The World Bank, noting the lack of progress and the spiraling costs of land compensation, ultimately withdrew its $157 million share. The project was left to be financed entirely by the Kenyan taxpayer, stripping away the rigorous international oversight that might have forced corrective action sooner. This financial pivot occurred as the project spiraled into a series of compensation scandals. Reports of land valuation figures swinging by billions of shillings—from consultant estimates of Ksh. 1.4 billion to government payouts of Ksh. 6.4 billion—became a defining feature of the project’s reputation.
By 2021, the progress had effectively flatlined at 30%. Suppliers went unpaid, contractors cut staff, and completion dates were treated as flexible suggestions rather than binding commitments.
The Daily Cost of Inaction
The physical state of the A104 today reflects the administrative breakdown that birthed it. Traders at Kangemi have essentially reclaimed portions of the highway as an open market, turning a major international corridor into a congested, hazardous strip.

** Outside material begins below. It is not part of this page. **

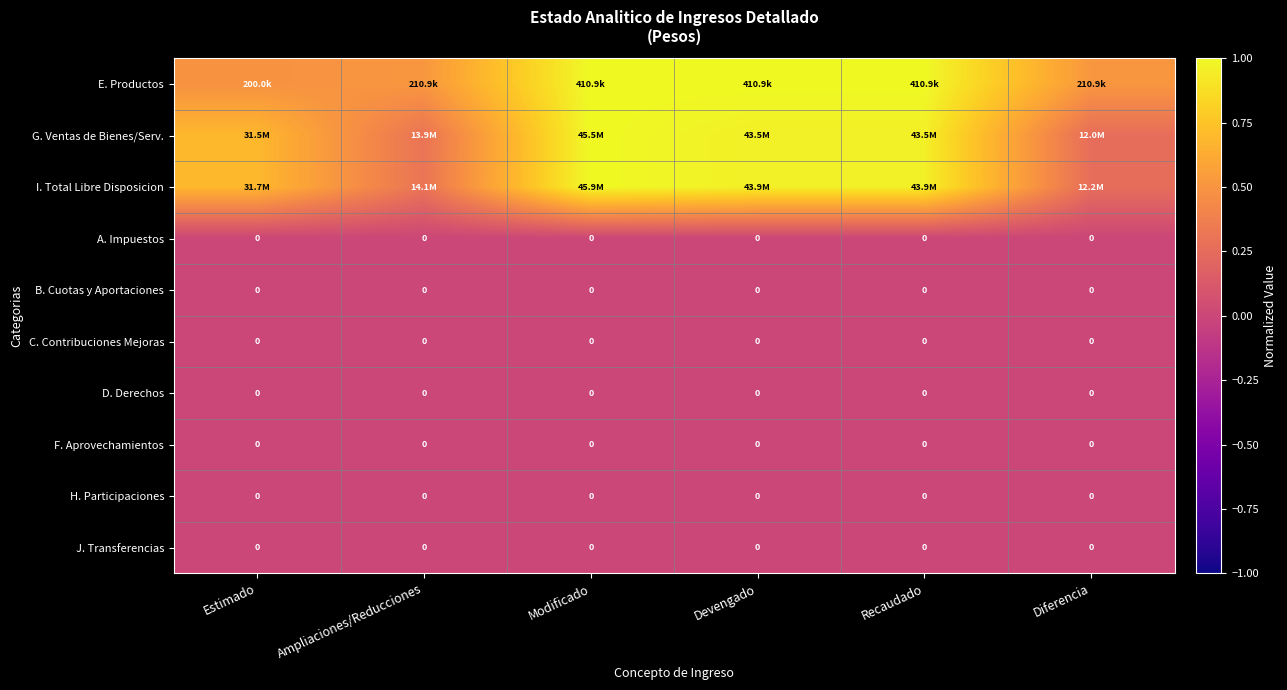

Between Estimado and Diferencia, which is larger?

Diferencia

The Gitaru interchange, once promised as a world-class solution, remains a work in progress. When it rains, the underpasses between Kinoo and Rironi frequently flood, creating hazards for motorists and further slowing traffic.
The “surface dressing” work that continues to close lanes in 2026 is a bitter irony. It serves as a reminder that even the sections deemed “finished” by officials are already crumbling, likely a direct consequence of the flawed designs and soil assessments highlighted back in 2017.
Comparative Operational Metrics
The following table contrasts the initial project expectations against the reality of the ongoing construction site:
| Operational Metric | 2017 Design Goal | Current 2026 Status |
| Completion Date | August 2020 | Target: 2026/2027 (Ongoing) |
| Contract Sum | ~Ksh. 16.4 Billion | ~Ksh. 20.4 Billion (Escalated) |
| Funding Status | World Bank Supported | 100% Exchequer Funded |
| Design Reliability | Audit-Verified | Constant Redesigns Required |
Why This Matters for the Future

The A104 project is often framed by officials as a difficult, complex engineering challenge. Yet, the evidence suggests that the difficulty was entirely avoidable. When a project is launched with mismatched bills of quantities, faulty survey benchmarks, and ignored geotechnical reports, failure is not a possibility—it is a mathematical certainty.
The persistent gridlock, the economic losses from wasted fuel, the accidents occurring at poorly designed sections, and the billions of shillings in extra costs are not merely “the price of development.” They are the price of failing to respect the technical warnings that were provided on paper years ago.
As the country now shifts its attention toward the massive Rironi–Mau Summit highway, the lessons from the James Gichuru-Rironi corridor must be front and center. That new project is ten times longer than the stretch that has already defied every timeline and budget prediction for nearly ten years. Without a fundamental change in how the state manages pre-construction auditing and design integrity, the A104 will not be an outlier—it will be a template.
Taxpayers deserve more than just a road; they deserve the competence to ensure that when a project is priced and slated for completion, it is built on a foundation of professional honesty rather than incomplete reports. For now, the A104 remains an unfinished scar on the landscape, a permanent construction site that continues to grow more expensive with every passing day.